Integration of part of a circle

[Sheve]

Homework Statement

Draw a circle centered on the origin with radius 2. Draw the vertical line x = 1. Find the area bounded on the left by x=1 and on the right by the circle.

Homework Equations

Area of a circle: x^{2} + y^{2} = r^{2}. In this race, r = 2

Polar coordinates:

x = p cos(\theta)
y = p sin(\theta)

The Attempt at a Solution

At first I tried to solve this in rectangular coordinates, using the equation y = \sqrt{4 - x^{2}} and integrating it from 1 to 2. However the antiderivative for that is messy as heck, and this is supposed to be a simple problem. I'm trying to do it in polar coords, but I'm at a loss as how to bound the integral in that case.

 

[Mark44]

In the region of concern, r ranges from r = 1/cos(theta) = sec(theta) to r = 2. Theta ranges from theta = -arctan(sqrt(3)) to theta = +arctan(sqrt(3)), but you can let theta run from 0 to arctan(sqrt(3)) and double the value, using the symmetry of the circle.

The integral in rectangular coordinates isn't that bad if you know trig substitution.

 

[Sheve]

I was hoping to avoid having to use arctan if at all possible...I'm having more luck with the small triangles method in polar coordinates.

You take a triangle with height along the x axis, "r". The angle from the x-axis is assumed to be very small, d\theta. Because this is very small, the base of the triangle is approximated as the arc length, given in this case by r * d\theta. The area of a triangle is 1/2 * base * height, or in this case 1/2*r^{2}d\theta. Integrating this from 0 to 2pi gives you your answer.

 

[Mark44]

I was hoping to avoid having to use arctan if at all possible...

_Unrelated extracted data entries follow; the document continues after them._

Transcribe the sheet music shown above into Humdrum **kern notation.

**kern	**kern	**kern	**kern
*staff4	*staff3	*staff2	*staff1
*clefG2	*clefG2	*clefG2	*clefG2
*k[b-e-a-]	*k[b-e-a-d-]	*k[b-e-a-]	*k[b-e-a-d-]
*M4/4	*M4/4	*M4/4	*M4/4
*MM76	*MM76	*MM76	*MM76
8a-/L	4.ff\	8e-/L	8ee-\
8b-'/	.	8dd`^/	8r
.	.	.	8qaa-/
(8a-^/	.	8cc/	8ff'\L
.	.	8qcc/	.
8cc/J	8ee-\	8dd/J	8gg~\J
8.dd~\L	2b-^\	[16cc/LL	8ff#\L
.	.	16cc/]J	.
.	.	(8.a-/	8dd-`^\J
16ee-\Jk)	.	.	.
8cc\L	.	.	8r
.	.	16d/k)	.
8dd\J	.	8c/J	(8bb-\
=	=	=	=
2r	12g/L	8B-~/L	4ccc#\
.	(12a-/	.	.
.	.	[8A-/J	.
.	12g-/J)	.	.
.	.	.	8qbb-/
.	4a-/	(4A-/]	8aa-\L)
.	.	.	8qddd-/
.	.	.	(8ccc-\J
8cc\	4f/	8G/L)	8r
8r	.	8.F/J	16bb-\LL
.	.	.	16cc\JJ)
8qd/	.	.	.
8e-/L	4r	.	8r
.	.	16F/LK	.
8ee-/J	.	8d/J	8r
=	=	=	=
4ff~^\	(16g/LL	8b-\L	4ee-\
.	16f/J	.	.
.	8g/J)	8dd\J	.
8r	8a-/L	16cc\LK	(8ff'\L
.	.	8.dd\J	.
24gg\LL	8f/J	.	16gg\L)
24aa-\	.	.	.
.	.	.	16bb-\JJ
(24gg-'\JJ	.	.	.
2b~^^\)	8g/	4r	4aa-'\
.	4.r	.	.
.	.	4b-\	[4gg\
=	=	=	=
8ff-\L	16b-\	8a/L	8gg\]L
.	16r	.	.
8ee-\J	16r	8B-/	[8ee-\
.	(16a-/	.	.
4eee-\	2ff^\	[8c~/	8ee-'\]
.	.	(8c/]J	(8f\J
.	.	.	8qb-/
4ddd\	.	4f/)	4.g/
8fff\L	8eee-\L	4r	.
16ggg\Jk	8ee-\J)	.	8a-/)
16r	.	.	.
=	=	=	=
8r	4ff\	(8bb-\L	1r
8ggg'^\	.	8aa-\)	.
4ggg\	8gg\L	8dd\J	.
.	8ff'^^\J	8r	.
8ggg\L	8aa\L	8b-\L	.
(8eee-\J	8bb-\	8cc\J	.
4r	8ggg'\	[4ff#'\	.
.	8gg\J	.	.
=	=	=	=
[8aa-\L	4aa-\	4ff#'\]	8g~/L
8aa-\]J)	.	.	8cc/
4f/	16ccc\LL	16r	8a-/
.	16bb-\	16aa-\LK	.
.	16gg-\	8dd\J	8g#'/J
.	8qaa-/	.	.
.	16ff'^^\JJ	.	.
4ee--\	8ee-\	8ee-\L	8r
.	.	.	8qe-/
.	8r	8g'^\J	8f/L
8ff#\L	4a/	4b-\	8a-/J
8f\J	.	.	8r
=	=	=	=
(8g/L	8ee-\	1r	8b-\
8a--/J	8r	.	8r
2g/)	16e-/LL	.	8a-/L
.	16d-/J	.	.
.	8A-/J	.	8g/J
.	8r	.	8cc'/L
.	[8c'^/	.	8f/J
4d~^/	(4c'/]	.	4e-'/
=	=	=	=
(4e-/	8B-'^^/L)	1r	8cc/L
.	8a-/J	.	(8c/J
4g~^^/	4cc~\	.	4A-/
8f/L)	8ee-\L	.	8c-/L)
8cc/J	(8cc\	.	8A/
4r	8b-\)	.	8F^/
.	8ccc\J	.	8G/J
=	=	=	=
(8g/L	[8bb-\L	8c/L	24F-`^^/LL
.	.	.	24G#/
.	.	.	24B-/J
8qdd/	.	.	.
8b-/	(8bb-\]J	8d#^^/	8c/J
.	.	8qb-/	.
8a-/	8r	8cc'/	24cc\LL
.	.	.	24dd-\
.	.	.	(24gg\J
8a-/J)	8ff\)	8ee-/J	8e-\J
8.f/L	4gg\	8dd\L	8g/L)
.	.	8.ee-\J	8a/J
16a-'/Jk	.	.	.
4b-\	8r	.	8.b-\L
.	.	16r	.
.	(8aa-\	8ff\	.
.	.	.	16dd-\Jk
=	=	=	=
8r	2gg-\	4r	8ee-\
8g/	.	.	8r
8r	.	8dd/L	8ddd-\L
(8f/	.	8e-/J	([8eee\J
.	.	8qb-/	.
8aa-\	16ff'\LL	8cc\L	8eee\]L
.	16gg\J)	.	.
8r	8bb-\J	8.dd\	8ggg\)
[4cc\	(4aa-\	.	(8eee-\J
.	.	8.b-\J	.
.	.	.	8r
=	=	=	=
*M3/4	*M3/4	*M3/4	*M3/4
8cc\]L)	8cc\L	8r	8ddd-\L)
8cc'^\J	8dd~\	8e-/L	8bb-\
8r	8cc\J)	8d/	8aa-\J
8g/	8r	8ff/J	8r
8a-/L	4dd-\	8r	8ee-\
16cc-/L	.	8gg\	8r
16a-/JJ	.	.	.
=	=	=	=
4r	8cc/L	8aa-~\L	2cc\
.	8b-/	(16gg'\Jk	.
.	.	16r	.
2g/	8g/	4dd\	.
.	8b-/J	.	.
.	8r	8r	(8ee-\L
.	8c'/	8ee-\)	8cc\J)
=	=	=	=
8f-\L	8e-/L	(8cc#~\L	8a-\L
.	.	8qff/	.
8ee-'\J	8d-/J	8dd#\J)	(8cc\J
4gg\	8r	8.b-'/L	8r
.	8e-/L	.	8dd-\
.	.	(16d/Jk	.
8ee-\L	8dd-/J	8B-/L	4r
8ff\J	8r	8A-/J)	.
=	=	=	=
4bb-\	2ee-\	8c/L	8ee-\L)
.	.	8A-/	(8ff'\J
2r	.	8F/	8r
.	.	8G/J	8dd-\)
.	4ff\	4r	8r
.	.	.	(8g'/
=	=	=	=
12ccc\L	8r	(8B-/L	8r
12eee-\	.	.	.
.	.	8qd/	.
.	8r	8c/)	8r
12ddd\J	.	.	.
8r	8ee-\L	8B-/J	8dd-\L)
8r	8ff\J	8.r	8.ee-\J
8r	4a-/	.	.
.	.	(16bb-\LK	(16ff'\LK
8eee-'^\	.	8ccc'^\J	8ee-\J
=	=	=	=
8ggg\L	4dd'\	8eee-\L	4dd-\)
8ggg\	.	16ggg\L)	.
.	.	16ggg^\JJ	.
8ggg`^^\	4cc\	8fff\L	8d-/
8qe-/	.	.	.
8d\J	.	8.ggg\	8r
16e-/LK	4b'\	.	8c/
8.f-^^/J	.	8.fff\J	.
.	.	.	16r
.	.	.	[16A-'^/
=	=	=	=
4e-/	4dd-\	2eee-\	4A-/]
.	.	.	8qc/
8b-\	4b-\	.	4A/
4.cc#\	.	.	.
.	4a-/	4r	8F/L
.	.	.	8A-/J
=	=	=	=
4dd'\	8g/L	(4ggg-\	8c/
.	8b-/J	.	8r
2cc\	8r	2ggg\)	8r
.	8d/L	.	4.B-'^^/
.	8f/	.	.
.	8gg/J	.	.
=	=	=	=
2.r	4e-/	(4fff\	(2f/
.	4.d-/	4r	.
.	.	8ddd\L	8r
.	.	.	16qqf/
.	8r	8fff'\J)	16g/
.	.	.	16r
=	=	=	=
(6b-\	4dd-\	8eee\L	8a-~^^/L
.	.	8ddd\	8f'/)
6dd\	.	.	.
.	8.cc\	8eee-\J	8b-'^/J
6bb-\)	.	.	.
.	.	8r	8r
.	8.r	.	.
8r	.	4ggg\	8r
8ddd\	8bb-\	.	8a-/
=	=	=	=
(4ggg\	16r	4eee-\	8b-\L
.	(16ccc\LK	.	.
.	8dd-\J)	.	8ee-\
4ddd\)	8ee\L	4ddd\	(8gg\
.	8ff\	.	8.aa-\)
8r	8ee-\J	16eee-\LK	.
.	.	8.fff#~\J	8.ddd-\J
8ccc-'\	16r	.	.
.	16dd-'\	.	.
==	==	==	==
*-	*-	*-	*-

Arctan doesn't enter into the picture at all. If you stay with rectangular coordinates, the substitution is sin(theta) = x/4

I'm having more luck with the small triangles method in polar coordinates.

You take a triangle with height along the x axis, "r".

You lost me here. How can the height be along the x axis? And what does this have to do with r?

The angle from the x-axis is assumed to be very small, d\theta. Because this is very small, the base of the triangle is approximated as the arc length, given in this case by r * d\theta. The area of a triangle is 1/2 * base * height, or in this case 1/2*r^{2}d\theta. Integrating this from 0 to 2pi gives you your answer.

Why would you integrate from 0 to 2pi? In polar coordinates, the line x = 1 intersects the upper part of the circle at (2, pi/3).